WORK TO BE COMPLETED: Pull out every line of text in the data below and write it out again word for word, changing nothing.

MATERIAL SUPPLIED:

──────────────────────────────

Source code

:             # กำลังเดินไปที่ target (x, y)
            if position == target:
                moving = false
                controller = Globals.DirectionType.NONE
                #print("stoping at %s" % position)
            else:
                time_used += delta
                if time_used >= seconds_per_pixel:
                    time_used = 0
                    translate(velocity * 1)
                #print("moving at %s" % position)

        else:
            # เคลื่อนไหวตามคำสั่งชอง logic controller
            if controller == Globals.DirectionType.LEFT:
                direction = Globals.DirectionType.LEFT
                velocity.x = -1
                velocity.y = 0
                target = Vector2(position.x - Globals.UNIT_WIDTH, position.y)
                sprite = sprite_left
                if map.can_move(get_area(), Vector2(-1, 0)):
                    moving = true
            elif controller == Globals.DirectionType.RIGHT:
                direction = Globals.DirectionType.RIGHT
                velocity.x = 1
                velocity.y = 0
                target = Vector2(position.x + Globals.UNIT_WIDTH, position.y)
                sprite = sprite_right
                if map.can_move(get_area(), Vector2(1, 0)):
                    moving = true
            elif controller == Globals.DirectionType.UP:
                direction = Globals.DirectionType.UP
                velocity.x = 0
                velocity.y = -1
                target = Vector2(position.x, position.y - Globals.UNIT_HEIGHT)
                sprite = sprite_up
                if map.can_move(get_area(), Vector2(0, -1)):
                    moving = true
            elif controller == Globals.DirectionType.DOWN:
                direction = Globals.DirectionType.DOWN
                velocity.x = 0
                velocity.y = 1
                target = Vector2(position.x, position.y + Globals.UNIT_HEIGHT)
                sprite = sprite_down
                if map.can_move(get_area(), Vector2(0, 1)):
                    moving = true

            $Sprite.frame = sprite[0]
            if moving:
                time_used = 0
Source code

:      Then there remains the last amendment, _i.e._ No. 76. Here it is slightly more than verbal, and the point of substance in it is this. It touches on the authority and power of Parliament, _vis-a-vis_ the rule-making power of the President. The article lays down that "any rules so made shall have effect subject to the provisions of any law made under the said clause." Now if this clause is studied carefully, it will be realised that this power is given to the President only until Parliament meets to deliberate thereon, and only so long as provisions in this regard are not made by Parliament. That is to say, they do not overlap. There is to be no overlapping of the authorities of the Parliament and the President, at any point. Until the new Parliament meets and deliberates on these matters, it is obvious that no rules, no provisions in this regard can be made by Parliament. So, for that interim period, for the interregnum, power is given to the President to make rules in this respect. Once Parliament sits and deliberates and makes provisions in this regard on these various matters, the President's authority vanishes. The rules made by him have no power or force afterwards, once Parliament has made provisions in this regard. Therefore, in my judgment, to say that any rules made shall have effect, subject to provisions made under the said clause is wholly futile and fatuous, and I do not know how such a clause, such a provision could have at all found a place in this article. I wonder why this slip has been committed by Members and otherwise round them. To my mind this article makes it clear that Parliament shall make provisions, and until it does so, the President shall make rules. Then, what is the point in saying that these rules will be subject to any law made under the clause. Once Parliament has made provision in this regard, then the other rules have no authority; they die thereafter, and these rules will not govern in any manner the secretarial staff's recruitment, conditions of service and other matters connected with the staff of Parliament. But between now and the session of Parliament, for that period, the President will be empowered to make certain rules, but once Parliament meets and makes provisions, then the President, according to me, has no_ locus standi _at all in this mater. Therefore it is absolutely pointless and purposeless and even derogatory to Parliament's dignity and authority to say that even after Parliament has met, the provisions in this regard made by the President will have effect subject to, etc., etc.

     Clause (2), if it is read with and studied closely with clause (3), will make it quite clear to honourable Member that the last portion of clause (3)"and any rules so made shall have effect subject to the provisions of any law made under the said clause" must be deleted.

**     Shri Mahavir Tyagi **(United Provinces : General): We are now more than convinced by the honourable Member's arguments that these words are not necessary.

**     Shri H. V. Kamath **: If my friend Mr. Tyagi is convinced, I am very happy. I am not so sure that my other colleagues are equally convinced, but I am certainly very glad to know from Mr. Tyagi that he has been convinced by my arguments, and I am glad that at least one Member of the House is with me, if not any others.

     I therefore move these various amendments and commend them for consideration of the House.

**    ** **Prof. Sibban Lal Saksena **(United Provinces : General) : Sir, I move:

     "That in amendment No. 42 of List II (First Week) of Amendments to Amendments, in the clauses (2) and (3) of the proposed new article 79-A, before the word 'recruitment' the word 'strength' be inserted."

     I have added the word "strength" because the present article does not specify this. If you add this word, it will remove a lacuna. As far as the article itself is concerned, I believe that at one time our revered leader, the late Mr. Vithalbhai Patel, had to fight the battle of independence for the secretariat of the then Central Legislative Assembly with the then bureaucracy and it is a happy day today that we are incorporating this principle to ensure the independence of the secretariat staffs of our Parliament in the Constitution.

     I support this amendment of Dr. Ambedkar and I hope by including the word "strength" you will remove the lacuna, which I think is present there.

──────────────────────────────

RESULT OF THIS EXERCISE:
Source code

:             # กำลังเดินไปที่ target (x, y)
            if position == target:
                moving = false
                controller = Globals.DirectionType.NONE
                #print("stoping at %s" % position)
            else:
                time_used += delta
                if time_used >= seconds_per_pixel:
                    time_used = 0
                    translate(velocity * 1)
                #print("moving at %s" % position)

        else:
            # เคลื่อนไหวตามคำสั่งชอง logic controller
            if controller == Globals.DirectionType.LEFT:
                direction = Globals.DirectionType.LEFT
                velocity.x = -1
                velocity.y = 0
                target = Vector2(position.x - Globals.UNIT_WIDTH, position.y)
                sprite = sprite_left
                if map.can_move(get_area(), Vector2(-1, 0)):
                    moving = true
            elif controller == Globals.DirectionType.RIGHT:
                direction = Globals.DirectionType.RIGHT
                velocity.x = 1
                velocity.y = 0
                target = Vector2(position.x + Globals.UNIT_WIDTH, position.y)
                sprite = sprite_right
                if map.can_move(get_area(), Vector2(1, 0)):
                    moving = true
            elif controller == Globals.DirectionType.UP:
                direction = Globals.DirectionType.UP
                velocity.x = 0
                velocity.y = -1
                target = Vector2(position.x, position.y - Globals.UNIT_HEIGHT)
                sprite = sprite_up
                if map.can_move(get_area(), Vector2(0, -1)):
                    moving = true
            elif controller == Globals.DirectionType.DOWN:
                direction = Globals.DirectionType.DOWN
                velocity.x = 0
                velocity.y = 1
                target = Vector2(position.x, position.y + Globals.UNIT_HEIGHT)
                sprite = sprite_down
                if map.can_move(get_area(), Vector2(0, 1)):
                    moving = true

            $Sprite.frame = sprite[0]
            if moving:
                time_used = 0
Source code

:      Then there remains the last amendment, _i.e._ No. 76. Here it is slightly more than verbal, and the point of substance in it is this. It touches on the authority and power of Parliament, _vis-a-vis_ the rule-making power of the President. The article lays down that "any rules so made shall have effect subject to the provisions of any law made under the said clause." Now if this clause is studied carefully, it will be realised that this power is given to the President only until Parliament meets to deliberate thereon, and only so long as provisions in this regard are not made by Parliament. That is to say, they do not overlap. There is to be no overlapping of the authorities of the Parliament and the President, at any point. Until the new Parliament meets and deliberates on these matters, it is obvious that no rules, no provisions in this regard can be made by Parliament. So, for that interim period, for the interregnum, power is given to the President to make rules in this respect. Once Parliament sits and deliberates and makes provisions in this regard on these various matters, the President's authority vanishes. The rules made by him have no power or force afterwards, once Parliament has made provisions in this regard. Therefore, in my judgment, to say that any rules made shall have effect, subject to provisions made under the said clause is wholly futile and fatuous, and I do not know how such a clause, such a provision could have at all found a place in this article. I wonder why this slip has been committed by Members and otherwise round them. To my mind this article makes it clear that Parliament shall make provisions, and until it does so, the President shall make rules. Then, what is the point in saying that these rules will be subject to any law made under the clause. Once Parliament has made provision in this regard, then the other rules have no authority; they die thereafter, and these rules will not govern in any manner the secretarial staff's recruitment, conditions of service and other matters connected with the staff of Parliament. But between now and the session of Parliament, for that period, the President will be empowered to make certain rules, but once Parliament meets and makes provisions, then the President, according to me, has no_ locus standi _at all in this mater. Therefore it is absolutely pointless and purposeless and even derogatory to Parliament's dignity and authority to say that even after Parliament has met, the provisions in this regard made by the President will have effect subject to, etc., etc.

     Clause (2), if it is read with and studied closely with clause (3), will make it quite clear to honourable Member that the last portion of clause (3)"and any rules so made shall have effect subject to the provisions of any law made under the said clause" must be deleted.

**     Shri Mahavir Tyagi **(United Provinces : General): We are now more than convinced by the honourable Member's arguments that these words are not necessary.

**     Shri H. V. Kamath **: If my friend Mr. Tyagi is convinced, I am very happy. I am not so sure that my other colleagues are equally convinced, but I am certainly very glad to know from Mr. Tyagi that he has been convinced by my arguments, and I am glad that at least one Member of the House is with me, if not any others.

     I therefore move these various amendments and commend them for consideration of the House.

**    ** **Prof. Sibban Lal Saksena **(United Provinces : General) : Sir, I move:

     "That in amendment No. 42 of List II (First Week) of Amendments to Amendments, in the clauses (2) and (3) of the proposed new article 79-A, before the word 'recruitment' the word 'strength' be inserted."

     I have added the word "strength" because the present article does not specify this. If you add this word, it will remove a lacuna. As far as the article itself is concerned, I believe that at one time our revered leader, the late Mr. Vithalbhai Patel, had to fight the battle of independence for the secretariat of the then Central Legislative Assembly with the then bureaucracy and it is a happy day today that we are incorporating this principle to ensure the independence of the secretariat staffs of our Parliament in the Constitution.

     I support this amendment of Dr. Ambedkar and I hope by including the word "strength" you will remove the lacuna, which I think is present there.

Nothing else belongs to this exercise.